■ **Directive**: Count the lines in the items below that contain the string "Berater". Give only that number.

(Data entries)
_ _ _

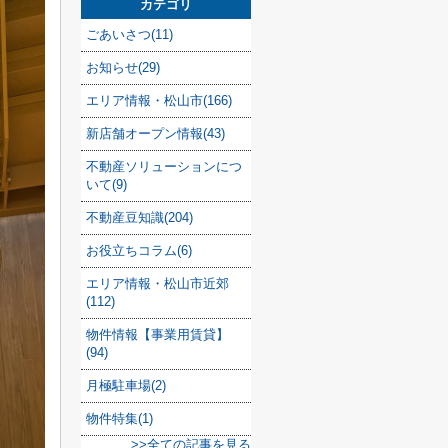
カテゴリ
ごあいさつ(11)
お知らせ(29)
エリア情報・松山市(166)
新店舗オープン情報(43)
不動産ソリューションにつ
いて(9)
不動産豆知識(204)
お役立ちコラム(6)
エリア情報・松山市近郊
(112)
物件情報【事業用賃貸】
(94)
月極駐車場(2)
物件特集(1)
>>全ての記事を見る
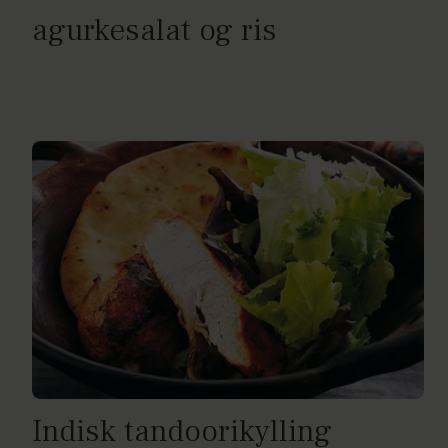
agurkesalat og ris
Indisk tandoorikylling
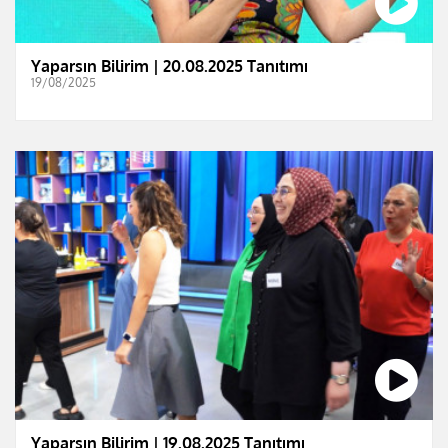
Yaparsın Bilirim | 20.08.2025 Tanıtımı
19/08/2025
Yaparsın Bilirim | 19.08.2025 Tanıtımı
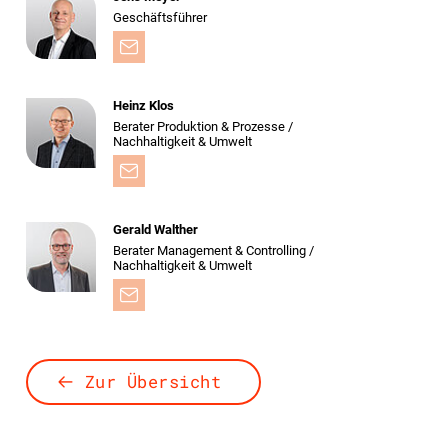
Geschäftsführer
Heinz Klos
Berater Produktion & Prozesse /
Nachhaltigkeit & Umwelt
Gerald Walther
Berater Management & Controlling /
Nachhaltigkeit & Umwelt
Zur Übersicht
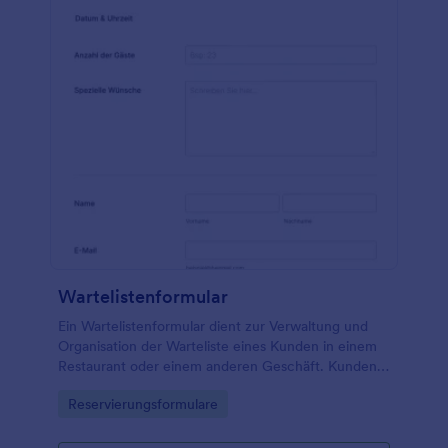
Wartelistenformular
Ein Wartelistenformular dient zur Verwaltung und
Organisation der Warteliste eines Kunden in einem
Restaurant oder einem anderen Geschäft. Kunden
können über ein Online-Formular auf eine Warteliste
Go to Category:
Reservierungsformulare
gesetzt werden, die dann in einer Datenbank
gespeichert und nach Ankunftszeit geordnet wird.
Wenn ein Tisch frei wird, wird die Warteliste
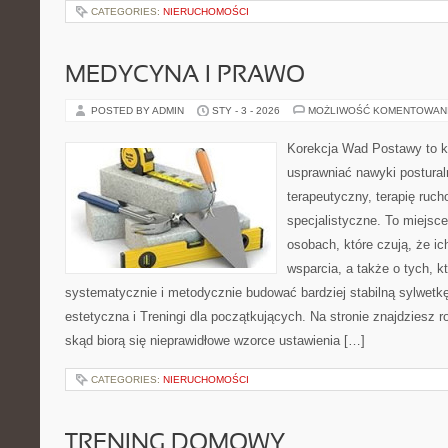
CATEGORIES:
NIERUCHOMOŚCI
MEDYCYNA I PRAWO
POSTED BY ADMIN
STY - 3 - 2026
MOŻLIWOŚĆ KOMENTOWAN
Korekcja Wad Postawy to ko
usprawniać nawyki postural
terapeutyczny, terapię ruc
specjalistyczne. To miejsc
osobach, które czują, że ic
wsparcia, a także o tych, k
systematycznie i metodycznie budować bardziej stabilną sylwet
estetyczna i Treningi dla początkujących. Na stronie znajdziesz 
skąd biorą się nieprawidłowe wzorce ustawienia […]
CATEGORIES:
NIERUCHOMOŚCI
TRENING DOMOWY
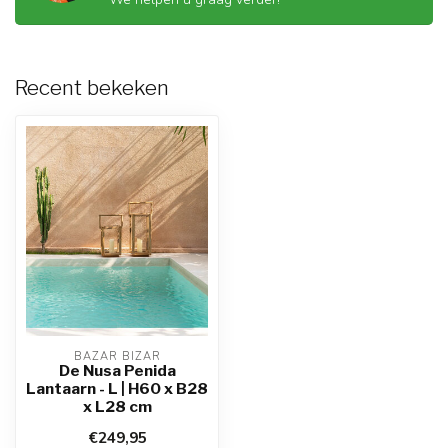
Recent bekeken
BAZAR BIZAR
De Nusa Penida
Lantaarn - L | H60 x B28
x L28 cm
€249,95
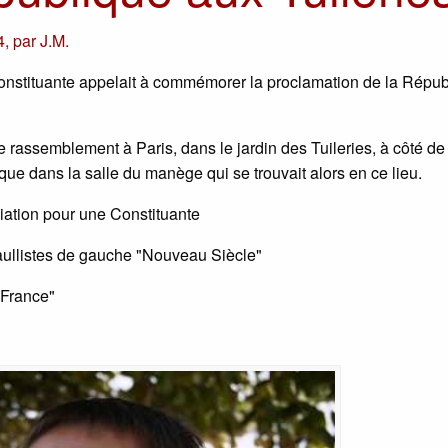
4
,
par
J.M.
nstituante appelait à commémorer la proclamation de la Répub
 rassemblement à Paris, dans le jardin des Tuileries, à côté de 
ue dans la salle du manège qui se trouvait alors en ce lieu.
iation pour une Constituante
aullistes de gauche "Nouveau Siècle"
 France"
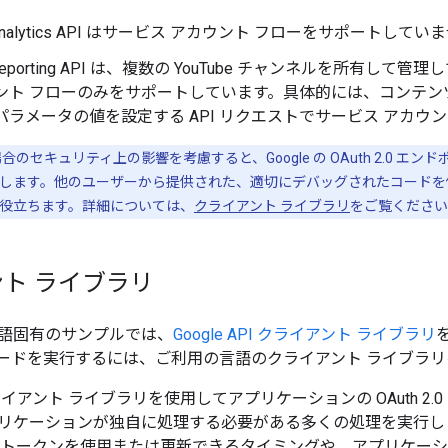
e Analytics API はサービス アカウント フローをサポートしてい
e Reporting API は、複数の YouTube チャンネルを所有して
ウント フローのみをサポートしています。具体的には、コンテン
パラメータの値を設定する API リクエストでサービス アカウ
セキュリティ上の影響を考慮すると、Google の OAuth 2.0 エンド
します。他のユーザーから提供された、適切にデバッグされたコードを
役立ちます。詳細については、
クライアント ライブラリ
をご覧ください
ト ライブラリ
語固有のサンプルでは、
Google API クライアント ライブラリ
を
ードを実行するには、ご利用の言語のクライアント ライブラ
PI クライアント ライブラリを使用してアプリケーションの OAuth 
リケーションが独自に処理する必要がある多くの処理を実行し
 トークンを使用または更新できるタイミングや、アプリケー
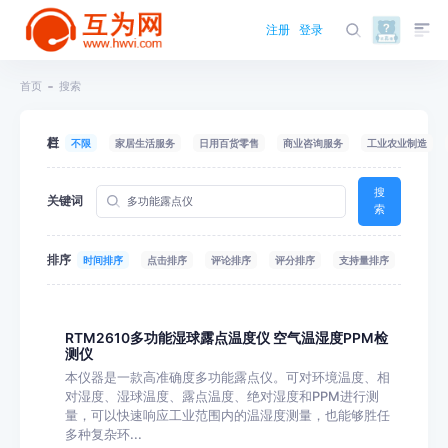
注册
登录
首页
搜索
栏目
不限
家居生活服务
日用百货零售
商业咨询服务
工业农业制造
搜
关键词
索
排序
时间排序
点击排序
评论排序
评分排序
支持量排序
RTM2610多功能湿球露点温度仪 空气温湿度PPM检
测仪
本仪器是一款高准确度多功能露点仪。可对环境温度、相
对湿度、湿球温度、露点温度、绝对湿度和PPM进行测
量，可以快速响应工业范围内的温湿度测量，也能够胜任
多种复杂环...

_ _ _

■ **Answer below**: 2